Scottish Tory leader Ruth Davidson has confessed she is “jealous” of education policies south of the border and thinks Scotland should copy Westminster health and housing policies. In an interview with Holyrood magazine, Davidson also said she is an advocate of the free school system and believes Scottish education should be more diverse. She is also set to come under fire after stating her support for the Coalition’s controversial Health Bill, which could lead to a reduction in Scottish NHS budgets.
The Bill, passed last week [Tues], will pave the way for extending the priority treatment received by private patients. Asked about free schools in this week’s interview in Holyrood magazine, Davidson said: “I don’t care where the idea comes from, it is whether it works in a Scottish context.
“So whether it is a Swedish socialist model or the UK government trialling it then I will see if it works here and makes [Scottish education] better.
“Education is one of the areas that I have been upfront about and I am quite jealous of what is going on down south. I am quite envious.

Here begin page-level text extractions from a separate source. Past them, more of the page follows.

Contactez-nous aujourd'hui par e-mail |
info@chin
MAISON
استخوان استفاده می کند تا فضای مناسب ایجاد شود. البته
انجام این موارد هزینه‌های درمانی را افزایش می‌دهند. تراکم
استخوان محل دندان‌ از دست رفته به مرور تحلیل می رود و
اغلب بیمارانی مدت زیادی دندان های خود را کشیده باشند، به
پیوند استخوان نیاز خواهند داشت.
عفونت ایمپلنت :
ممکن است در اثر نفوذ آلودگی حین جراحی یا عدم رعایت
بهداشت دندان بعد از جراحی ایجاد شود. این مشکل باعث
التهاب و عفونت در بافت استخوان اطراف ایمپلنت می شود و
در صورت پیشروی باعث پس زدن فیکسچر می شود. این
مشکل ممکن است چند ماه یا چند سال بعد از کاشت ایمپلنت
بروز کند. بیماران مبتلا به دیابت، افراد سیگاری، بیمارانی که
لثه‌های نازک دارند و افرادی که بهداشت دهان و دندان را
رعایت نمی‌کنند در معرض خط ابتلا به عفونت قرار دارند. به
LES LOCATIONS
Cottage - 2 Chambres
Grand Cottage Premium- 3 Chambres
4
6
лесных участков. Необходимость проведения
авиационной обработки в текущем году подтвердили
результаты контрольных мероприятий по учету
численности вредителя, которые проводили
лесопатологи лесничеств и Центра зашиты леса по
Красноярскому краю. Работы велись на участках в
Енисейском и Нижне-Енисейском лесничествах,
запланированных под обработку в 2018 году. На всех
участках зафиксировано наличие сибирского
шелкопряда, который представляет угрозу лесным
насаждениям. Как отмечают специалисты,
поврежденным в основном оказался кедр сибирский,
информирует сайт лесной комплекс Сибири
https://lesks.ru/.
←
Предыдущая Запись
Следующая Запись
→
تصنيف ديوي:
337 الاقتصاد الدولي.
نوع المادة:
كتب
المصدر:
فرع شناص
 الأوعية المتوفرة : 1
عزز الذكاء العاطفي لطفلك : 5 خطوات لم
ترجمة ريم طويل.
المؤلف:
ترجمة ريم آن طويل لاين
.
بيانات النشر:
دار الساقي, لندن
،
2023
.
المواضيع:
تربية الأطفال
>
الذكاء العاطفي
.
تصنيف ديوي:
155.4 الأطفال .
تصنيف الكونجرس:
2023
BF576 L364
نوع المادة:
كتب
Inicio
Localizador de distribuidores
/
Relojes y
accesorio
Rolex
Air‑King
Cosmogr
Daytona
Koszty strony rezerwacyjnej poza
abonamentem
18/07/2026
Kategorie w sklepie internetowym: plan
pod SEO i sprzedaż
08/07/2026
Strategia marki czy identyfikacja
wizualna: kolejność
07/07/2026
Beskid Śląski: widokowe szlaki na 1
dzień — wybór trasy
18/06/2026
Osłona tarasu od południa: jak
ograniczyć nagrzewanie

“I have never believed that all children learn the same. I have never believed that all children should be taught the same. I always thought there was room and requirement for diversification in education and not just the free school model.” In a recent speech to party activists in Aberdeen, Davidson said she is considering plans to abolish school catchment areas, instead giving each child a ‘credit’ equivalent to the average cost of education within each local authority. However, this week Education Secretary Mike Russell said the introduction of free schools to the education system in Scotland would be “utterly inappropriate”. He added: “What concerns me is the commentators who think Scottish education should just imitate what happens elsewhere. It is possible for educational changes to take place south of the border which would be utterly wrong here.” Davidson also said she is keen to pilot a model JCB academy in Staffordshire for 14-19 year olds in Scotland, which teaches pupils practical skills like engineering as well as mainstream subjects like maths and English.
“The piloted technical school model is very interesting,” said Davidson. “Half the people that are coming out of that particular school – although they were designed to teach mathematics and science in an applicable context for engineering and electricians and that sort of thing – are going on to study at degree level. You know, [we] just [need] one of those in Scotland to pilot to see if it works – what have we got to be afraid of?” Asked whether she agrees with the controversial Health Bill just passed by the Coalition, Davidson said: “The proof of the pudding will be in the eating and I think we have to see if the changes work in the way they thought they would [down south] and I think they will. I think the Coalition has the right idea for the health service. I think in terms of service reform, they are pushing at a door that Tony Blair had chapped on but not walked through.” She added that the impact of the Barnett consequentials on the Scottish health budget will remain to be seen as the Bill has not yet come into effect.